I am looking for a systematic way to start out right and stay on some sort of path that makes sense, has least resistance and maximum gain.
It seems that resolutions that work have the following in common- they are all:
1. True desires – things that will serve you well if you actually achieve them
2. Practical – things you can actually achieve with some reasonable amount of effort and committment
3. Accountable – things that can be framed in ways that let you see progress.
4. Keep it Positive – do not get lost in negative over-reaching goals.
Here is what I have arrived at as far as resolution exercises. Try it out, and see where it leads. Feel free to check in here by posting a comment if something interesting happens in the process.
Get out a pen and paper or some fine stationary. Maybe even a real sealing wax kit to make it all official.

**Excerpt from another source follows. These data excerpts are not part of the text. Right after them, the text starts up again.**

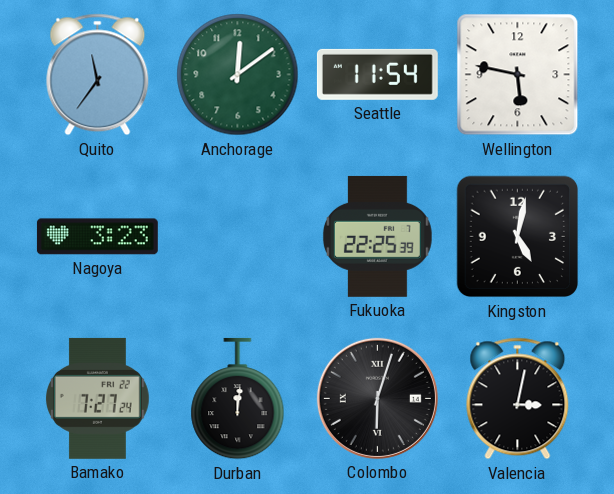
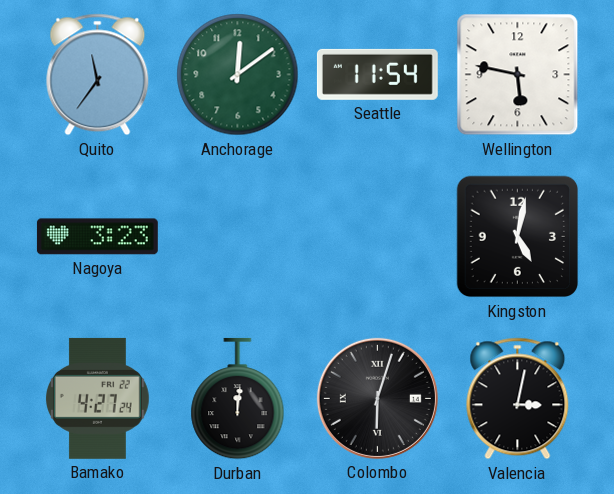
Fukuoka: 22:25 -> none
Bamako: 7:27 -> 4:27
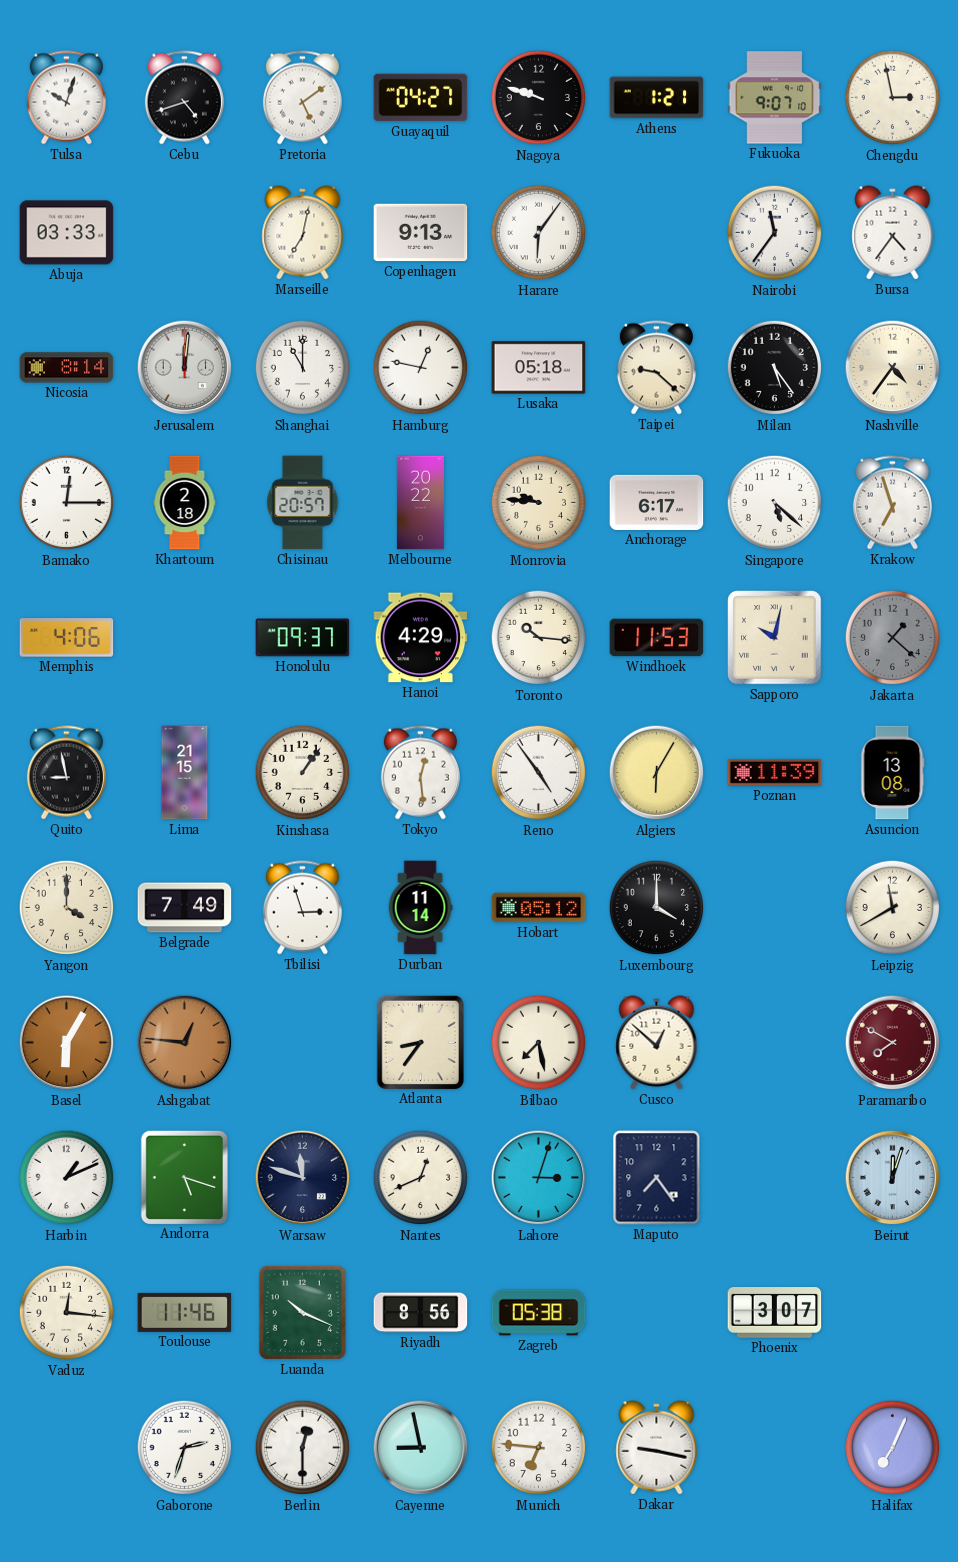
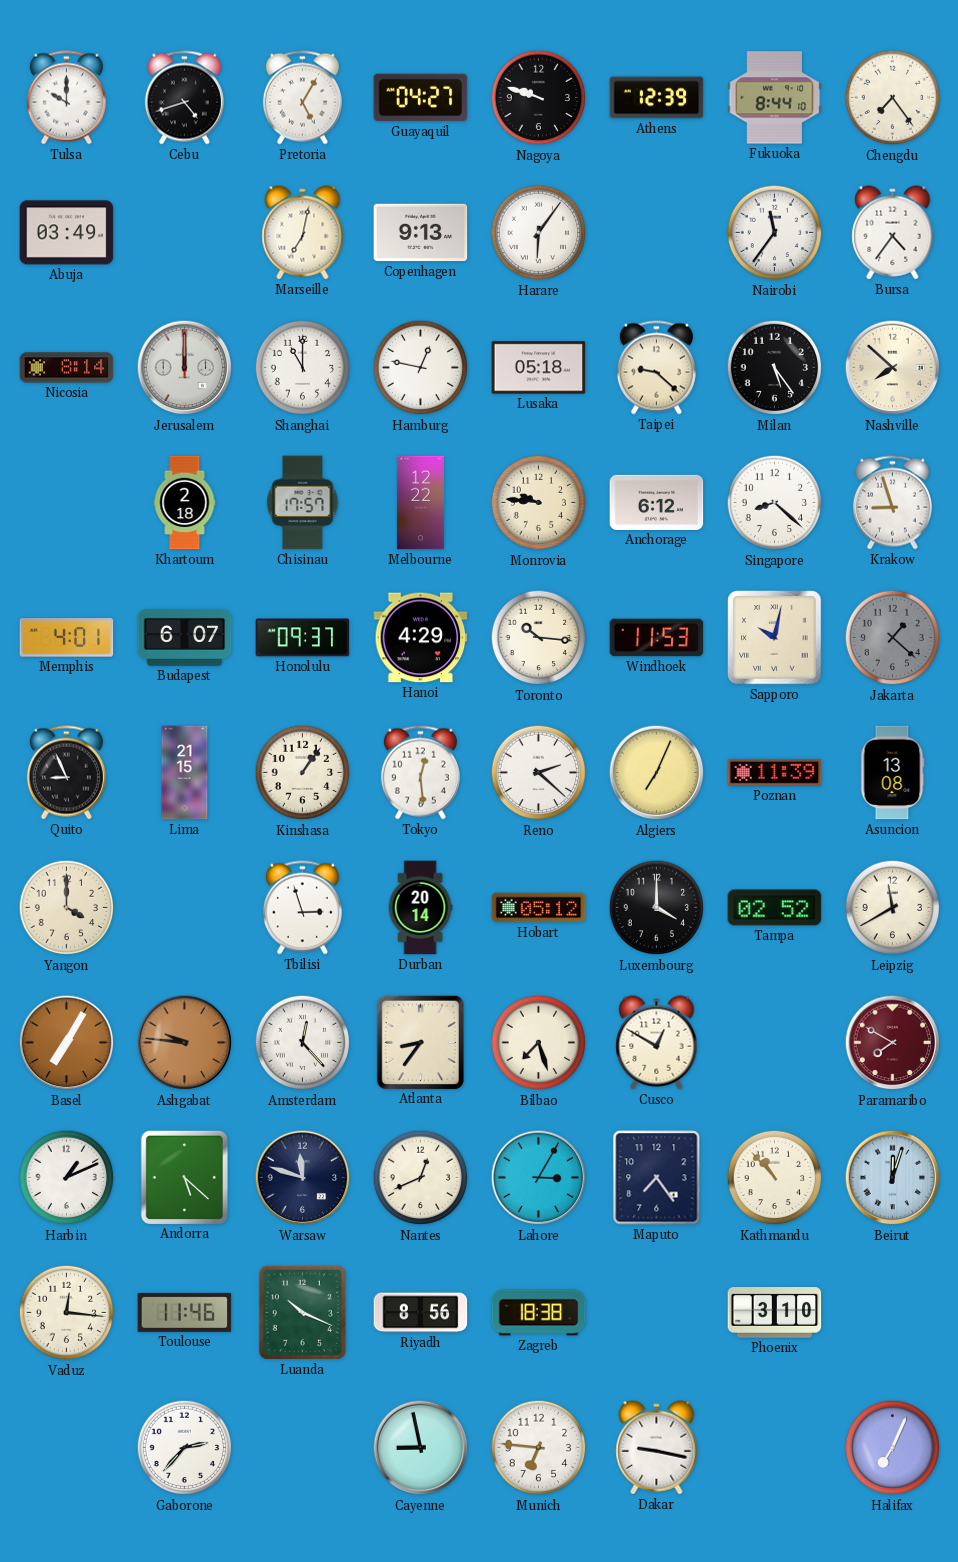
Tulsa: 10:03 -> 10:00
Pretoria: 5:09 -> 5:05
Athens: 1:21 -> 12:39
Fukuoka: 9:07 -> 8:44
Chengdu: 2:58 -> 7:24
Abuja: 03:33 -> 03:49
Jerusalem: 12:01 -> 12:00
Nashville: 4:36 -> 7:52
Bamako: 12:15 -> none
Chisinau: 20:57 -> 17:57
Melbourne: 20:22 -> 12:22
Anchorage: 6:17 -> 6:12
Singapore: 5:22 -> 8:22
Krakow: 6:57 -> 8:57
Memphis: 4:06 -> 4:01
Budapest: none -> 6:07
Quito: 8:58 -> 8:56
Reno: 4:54 -> 2:22
Algiers: 6:05 -> 7:04
Belgrade: 7:49 -> none
Durban: 11:14 -> 20:14
Tampa: none -> 02:52
Basel: 6:05 -> 7:05
Ashgabat: 12:46 -> 9:46
Amsterdam: none -> 12:23
Bilbao: 7:28 -> 7:27
Cusco: 12:52 -> 12:50
Andorra: 5:18 -> 5:22
Lahore: 3:03 -> 3:05
Kathmandu: none -> 10:53
Zagreb: 05:38 -> 18:38
Phoenix: 3:07 -> 3:10
Gaborone: 2:33 -> 2:37
Berlin: 12:30 -> none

1. On one notecard write out something you would like to achieve in a short term – a week or three. Seal the envelope and leave it somewhere so it reminds you of its existence (you could also wear a wrist band made of string or a sticky note on your bathroom mirror). Every day for the period of time it takes to achieve this intention you will have to set aside a few minutes to do a quiet meditative moment of thinking about the intention and what it means and why you want it. Try to feel it, visualize it, smell it. When you have achieved this short term goal or intention you can celebrate. Savor it. Most importantly you will know what it feels like to put your mind to an intention, and manifest it. Like magic, really!

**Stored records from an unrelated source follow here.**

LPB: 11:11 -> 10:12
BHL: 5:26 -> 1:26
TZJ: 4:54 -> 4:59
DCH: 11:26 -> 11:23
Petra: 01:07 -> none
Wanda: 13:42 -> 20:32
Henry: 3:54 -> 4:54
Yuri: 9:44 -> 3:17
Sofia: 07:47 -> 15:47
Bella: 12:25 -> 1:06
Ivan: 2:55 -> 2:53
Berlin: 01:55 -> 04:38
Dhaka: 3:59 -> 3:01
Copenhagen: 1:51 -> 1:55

2. Now for #2. Write out a resolution or plan or goal for a 6 month period and another for the full year. Date them on the outside so you remember which is which: July 1. 2014 and January 1, 2015. Seal them up and invest them with importance. Make a date with those envelopes once a week or once a month and think about what you remember or think you remember you wrote in them. On their expiry date open them and see what you achieved or did not and why (hint: the thing you thought was important may not have been, or you may learn to attend more closely to what you want for the next year).